The national reckoning over race and policing, which has sparked months of protests and fueled anger between law enforcement and Black Lives Matter supporters, hasn’t spared Screven County. The community is about two hours north of Glynn County, where in February jogger Ahmaud Arbery was chased by two White men and shot dead.

But it doesn’t mean folks in Screven want to join the conversation.

Lewis’s shooting has “everybody on edge,” said Fire Department Chief Harvey Cryder.

“People are just walking very lightly and trying not to comment on anything. People have disconnected and got off Facebook,” he said. “If you say you support him then you don’t support Black people but if you support Black Lives Matter, then you’re wrong, too.”

To some there, Thompson is considered, as one person described, a “local son,” a kindhearted churchgoing father who comes from a well-respected family.

CNN tried to reach Thompson’s parents without success. His wife declined to be interviewed.

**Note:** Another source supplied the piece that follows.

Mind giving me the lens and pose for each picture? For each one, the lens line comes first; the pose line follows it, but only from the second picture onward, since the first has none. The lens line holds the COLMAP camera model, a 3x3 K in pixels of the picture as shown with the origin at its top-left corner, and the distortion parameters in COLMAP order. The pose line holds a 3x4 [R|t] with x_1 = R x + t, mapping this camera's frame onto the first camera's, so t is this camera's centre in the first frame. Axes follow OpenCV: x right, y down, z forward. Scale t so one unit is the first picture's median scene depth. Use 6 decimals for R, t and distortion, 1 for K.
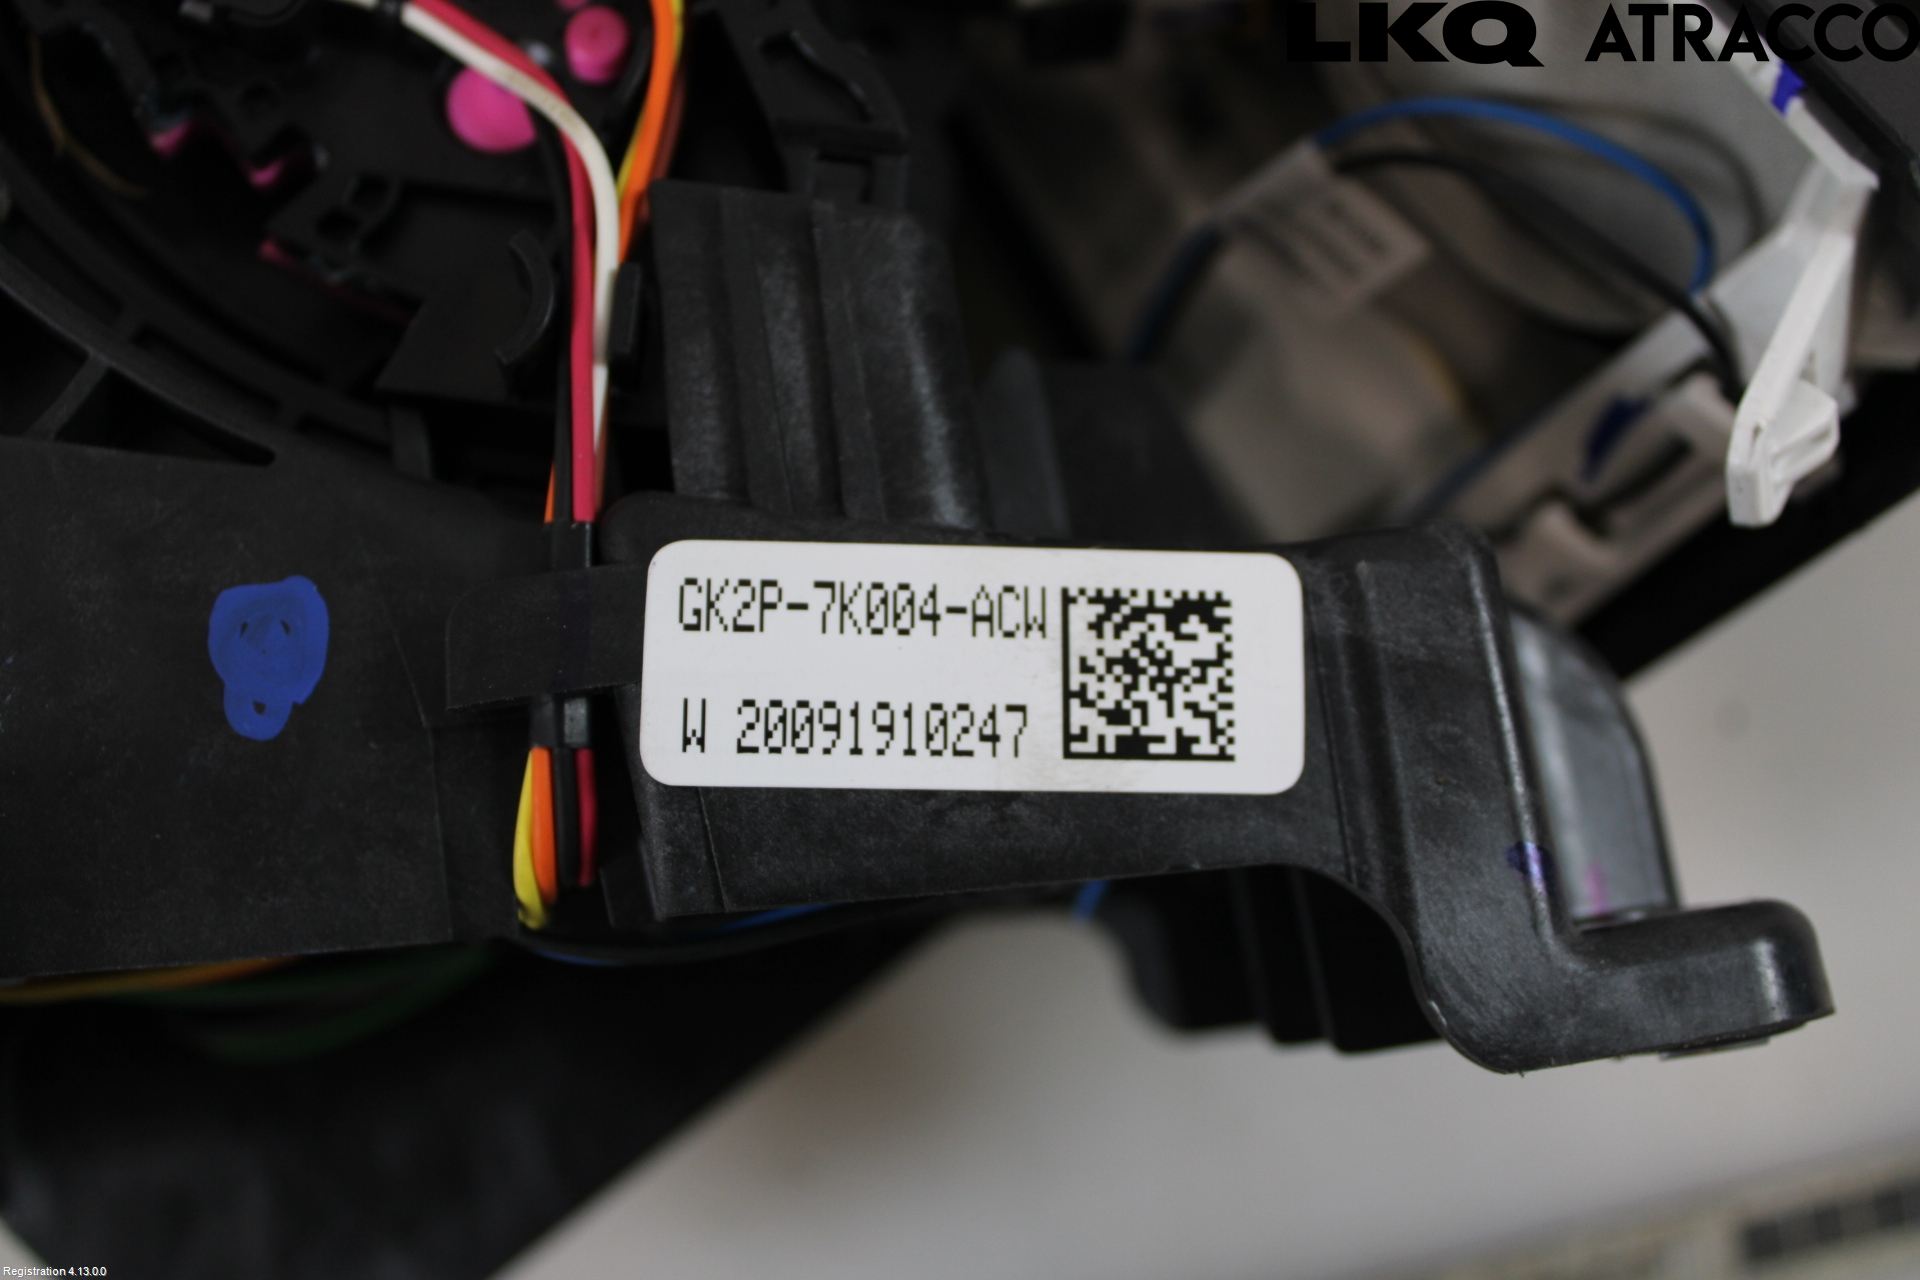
lens RADIAL K [[2230.7, 0, 958.9], [0, 2230.7, 639.0], [0, 0, 1]] dist [-0.009275, 0.000000]
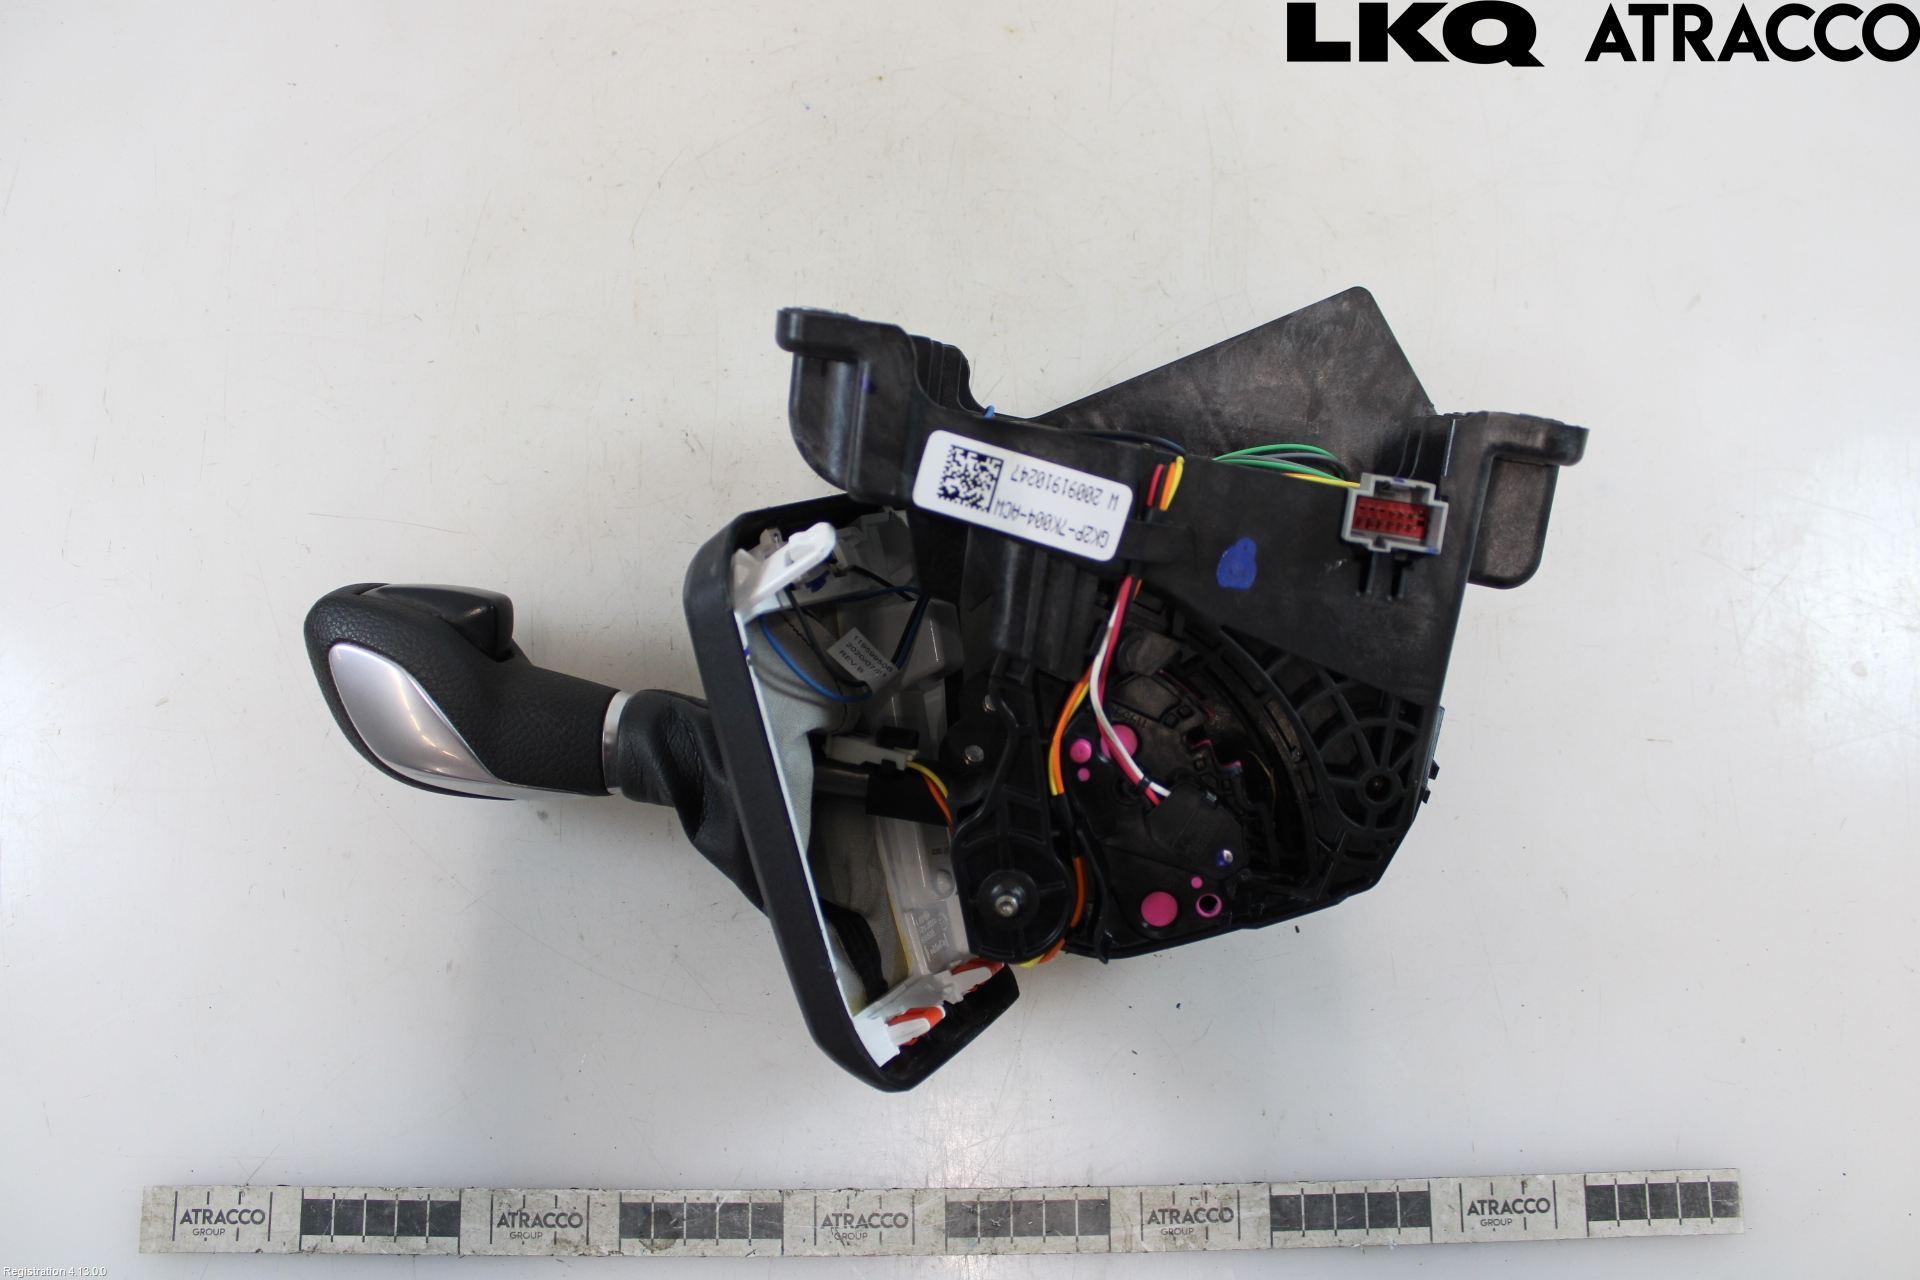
lens RADIAL K [[1608.6, 0, 958.8], [0, 1608.6, 638.3], [0, 0, 1]] dist [-0.067057, 0.029013]
pose [[-0.961925, -0.270971, -0.035709, 0.119580], [0.272050, -0.961819, -0.029894, -0.135812], [-0.026245, -0.038470, 0.998915, -1.257740]]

At Thompson’s bond hearing, his defense attorney presented 50 letters from supporters, including a former mayor from the area and numerous law enforcement professionals. They exulted Thompson as compassionate and selfless.

Even some who Thompson had pulled over wanted the judge to know that he was kind and fair.

And two felons who had been on fire department work programs weighed in, one gushing that Thompson had helped him “grow not only as a firefighter but as a human being.”

A man who said he was one of only two Black deputies in adjacent Jenkins County wrote, “Jake never showed any tendencies of being racist.”

It seemed unfathomable to them that what happened the night of August 7 was anything more than Thompson defending himself.

They struggle to picture where he is now, sitting in a cell.

Separated from violent inmates, Thompson bunks with low-level offenders, guys who have odd jobs around the jail.

His family visits. So do troopers.

Sometimes he’s allowed outside for a couple hours, able to walk around a concrete enclosure.

He is kept from the unrest stirring outside those walls. On a recent Saturday, in downtown Sylvania, Betty Lewis, her attorney and others gathered in front of city hall and held a peaceful protest, demanding that video of her husband’s shooting be released. Marchers held their fists aloft; one carried a sign of the American flag with dozens of white strips of paper fluttering in the breeze. On each read the name of a Black person killed by law enforcement.

Men, who were not law enforcement, showed up too, some with long guns and wearing camouflage. Johnson, the family attorney, had his own armed bodyguards because, he said, he’d received death threats.

“What we were looking for was justice … I just felt what they trying to do (was) intimidate us,” Lewis said.

“We campaigned that day for the videos and tapes of Julian, which I feel we have a right to,” she continued. “I’m angry about it … we shouldn’t have to beg.”

“I need some type of closure here … There was no reason why Julian had to die that way.”

CNN’s Majlie de Puy Kamp contributed to this report.